How I resolved it
I managed to balance disk usage across my nodes without overloading the JVM or hitting circuit breakers. Here’s what I did step by step:
- Throttle relocations first (avoid heap spikes/circuit breakers during moves)
PUT /_cluster/settings
{
"transient": {
"cluster.routing.allocation.cluster_concurrent_rebalance": "1",
"cluster.routing.allocation.node_concurrent_incoming_recoveries": "1",
"cluster.routing.allocation.node_concurrent_outgoing_recoveries": "1",
"indices.recovery.max_bytes_per_sec": "40mb"
}
}
- Use absolute disk watermarks (react before disks are critically full)

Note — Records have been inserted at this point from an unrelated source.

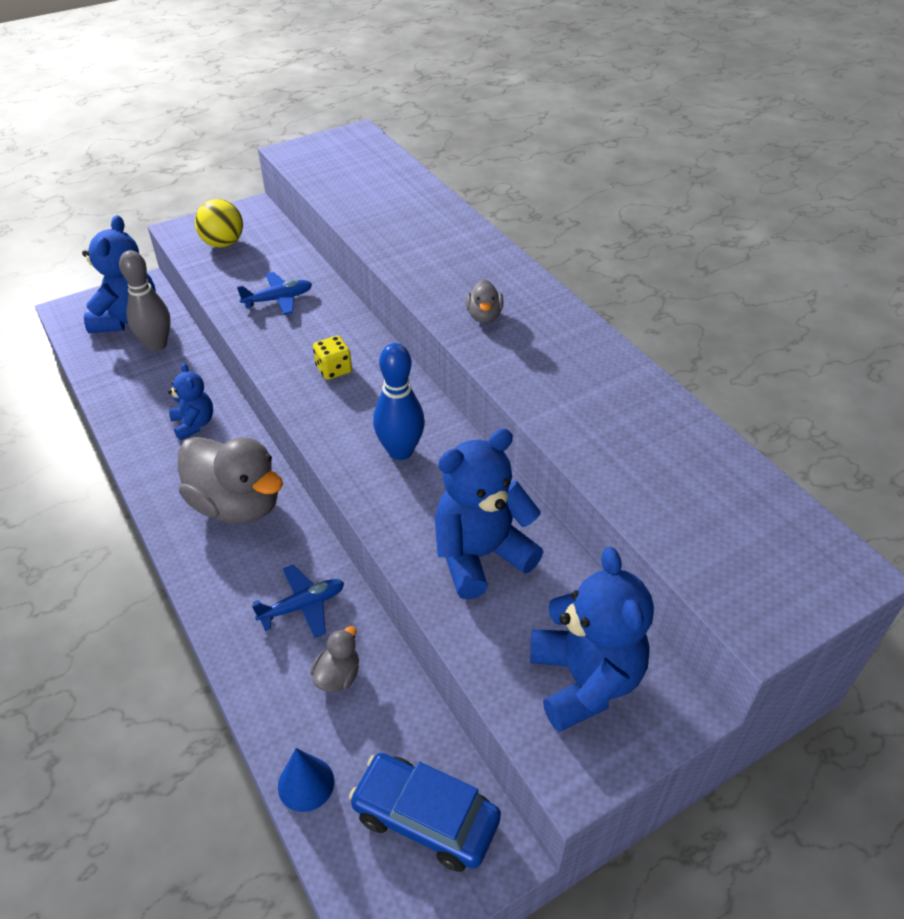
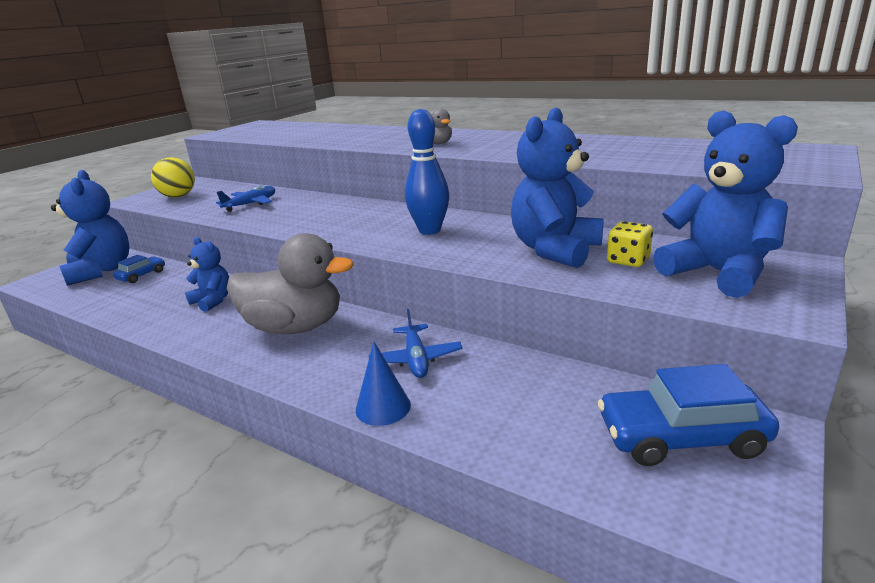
camera: 25 degrees left, 20 degrees down
(157, 345) = (142, 275): grey bowling pin -> blue car
(303, 606) = (416, 359): blue plane -> blue plane turned 135 degrees clockwise
(306, 783) = (548, 464): blue cone -> blue cone (383, 407)
(334, 369) = (331, 216): yellow dice -> yellow dice (628, 260)
(338, 676) = (494, 385): grey duck -> none

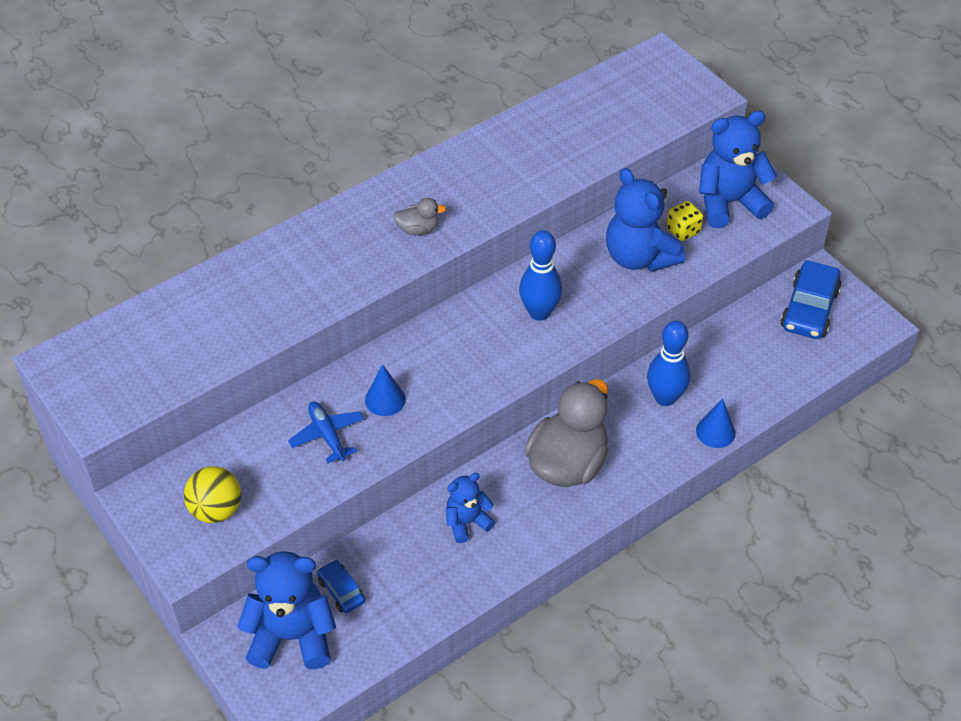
camera: 70 degrees left, 25 degrees up
(293, 209) = (385, 399): none -> blue cone
(416, 359) = (665, 398): blue plane -> blue bowling pin

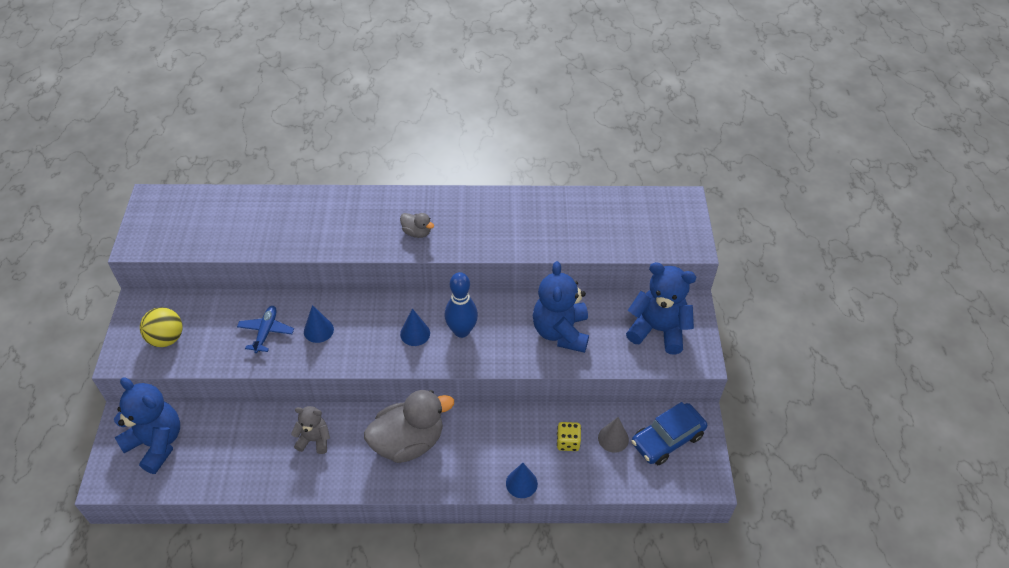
camera: 35 degrees right, 0 degrees up
(341, 591) = (207, 434): blue car -> none
(467, 522) = (314, 440): blue teddy bear -> grey teddy bear
(493, 343) = (415, 333): none -> blue cone
(665, 398) = (510, 438): blue bowling pin -> none
(683, 230) = (607, 331): yellow dice -> yellow dice (568, 442)
(760, 338) = (613, 438): none -> grey cone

Adjust GB to your disk sizes.
PUT /_cluster/settings
{
"persistent": {
"cluster.routing.allocation.disk.watermark.low": "25gb",
"cluster.routing.allocation.disk.watermark.high": "20gb",
"cluster.routing.allocation.disk.watermark.flood_stage": "10gb"
}
}
- Balance by disk and shard count (keep free space and shard counts close)
PUT /_cluster/settings
{
"persistent": {
"cluster.routing.allocation.balance.disk_usage": "0.60",
"cluster.routing.allocation.balance.shard": "0.35",
"cluster.routing.allocation.balance.index": "0.05"
}
}
Result: disk usage is now more even across nodes, shard counts per node are close, and JVM stays stable (no circuit breaker trips during rebalancing).